# What happens to the charges when a resistor is short-circuited?

let's consider a parallel between a short circuit and a resistor $$R$$, supplied by a voltage source $$V_S$$ with a series resistor $$R_S$$.

Circuit Theory description: the resistor $$R$$ is completely bypassed by the short circuit, since the short circuit has no voltage between its terminals (A and B). So, no voltage across $$R$$, and no current flows on $$R$$. In an equivalent way, the resistance of such a parallel is 0 ($$R\times0 /(R+0) = 0$$).

But, What physically happens to the charges when the nodes $$A$$ and $$B$$ are connected to the voltage source?

My analysis:

1. The voltage source $$V_S$$ has the role of separating positive charges (which will be accumulated on the upper terminal) and negative ones (accumulated on the lower terminal.

2. When we connect the nodes A and B (with R and short circuit in parallel) to the voltage source terminals, the charges in each terminal have the opportunity to distribute along the media connected to the voltage source. Let's focus on the positive charges accumulated on the upper terminal.

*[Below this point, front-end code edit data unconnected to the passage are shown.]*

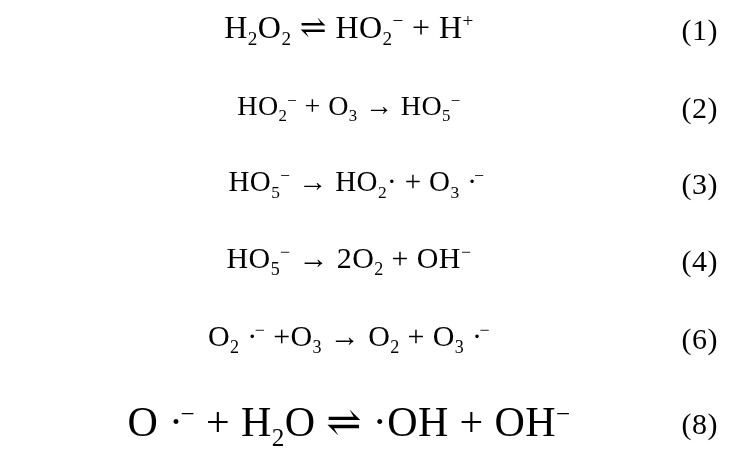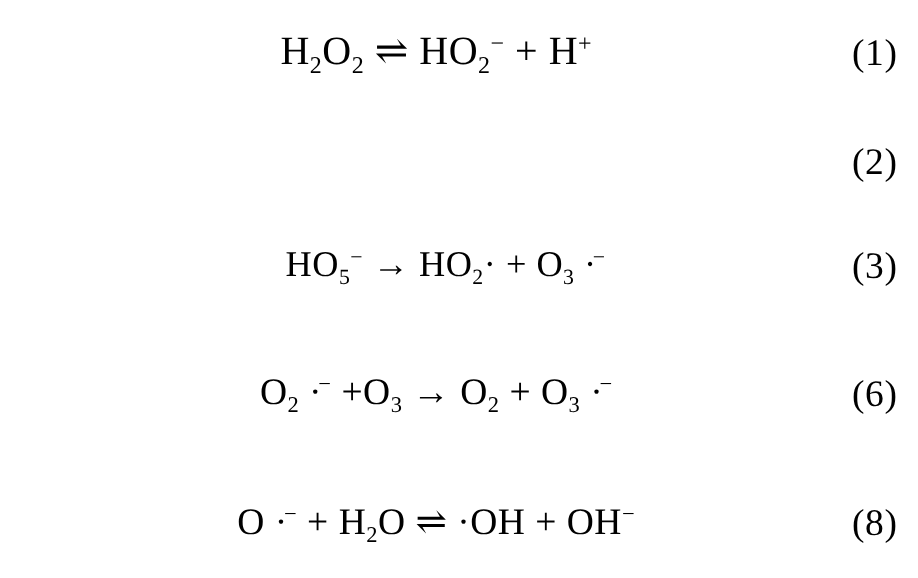--- a/index.html
+++ b/index.html
@@ -73,6 +73,7 @@
   </div>
 
   <div class="eq-row">
+    <span class="equation"><span>HO</span><span class="sub">2</span><span class="sup">−</span><span> + O</span><span class="sub">3</span><span> → HO</span><span class="sub">5</span><span class="sup">−</span></span>
     <span class="eq-number">(2)</span>
   </div>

3. Positive charges will move (thanks to Coulomb force) towards node A. What do they do at this point? I'd say, there is no reason not to flow both in the short circuit and in the resistor. If I were a charge, whose purpose is only that of separating from charges with its same sign, why shouldn't I use also the path with the resistor?

4. Next, charges flowing on the short circuit won't find any obstacle to their movement, while charges flowing on the resistor will be slowdowned because of their collision with the medium particles. This will decrease the current, since it's proportional to drift velocity which will be slowdowned (am I right?)

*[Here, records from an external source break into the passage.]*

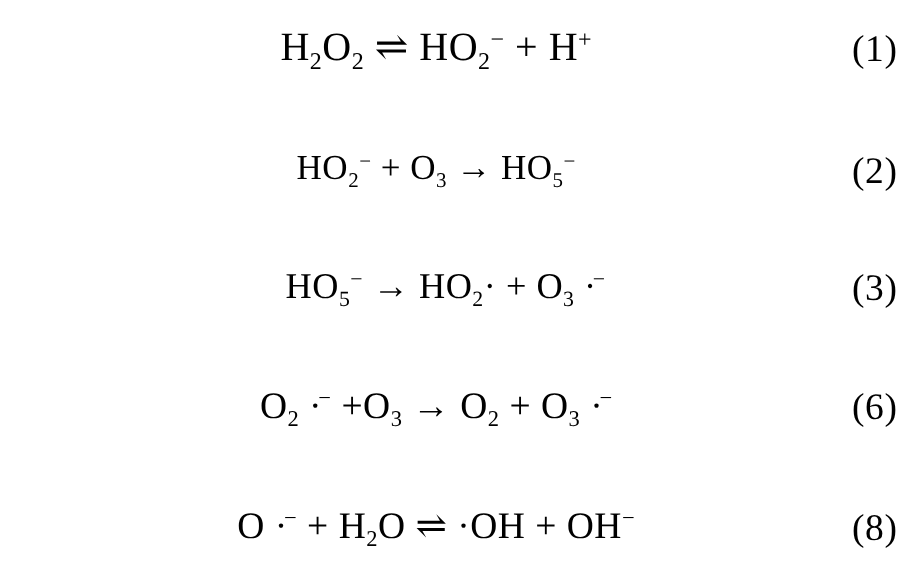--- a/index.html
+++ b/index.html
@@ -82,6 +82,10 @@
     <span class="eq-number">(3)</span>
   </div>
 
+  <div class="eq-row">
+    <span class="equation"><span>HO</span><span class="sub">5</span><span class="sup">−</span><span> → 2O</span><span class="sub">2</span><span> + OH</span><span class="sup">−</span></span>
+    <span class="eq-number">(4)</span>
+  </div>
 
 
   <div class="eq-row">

5. Well, this will decrease current on the resistor during time. But why will it be exactly zero at steady state (in which circuit theory is a perfect description of the phenomenon)? Why will charge decide not to flow more on the resistor?

• "Circuit Theory" doesn't talk about "charges." It doesn't talk about their speed, it doesn't talk about their "collision with the medium particles." In describing a real, physical circuit, with real metal wires you can talk about those things, but then in that case, you don't have a "voltage source;": you have a battery with all of its chemical messiness, or you have some other physical artifact that moves "charges" in its own special way. Commented Mar 9, 2021 at 23:53

What physically happens to the charges when the nodes $$A$$ and $$B$$ are connected to the voltage source?
I think this isn't a short circuit but rather a circuit with resistors in parallel. That is, you look at Kirchhoff's circuit laws and create a loop that goes through $$R_{s}$$ and $$R$$ as one and another that goes through $$R_{s}$$ and then bypasses $$R$$. That is, this will act like a circuit with resistors in parallel where one equivalent resistor has $$R_{1} = R_{s} + R$$ and the other has $$R_{2} = R$$ then you add them up in the usual inverse manner, i.e., $$R_{tot}^{-1} = R_{1}^{-1} + R_{2}^{-1}$$
So the short answer is that the charges will flow in the normal sense and nothing spectacular will happen. There will be different amounts of current in each loop, i.e., $$I_{1} = V_{s}/R_{1}$$ and $$I_{2} = V_{s}/R_{2}$$, where $$I_{1} \neq I_{2}$$.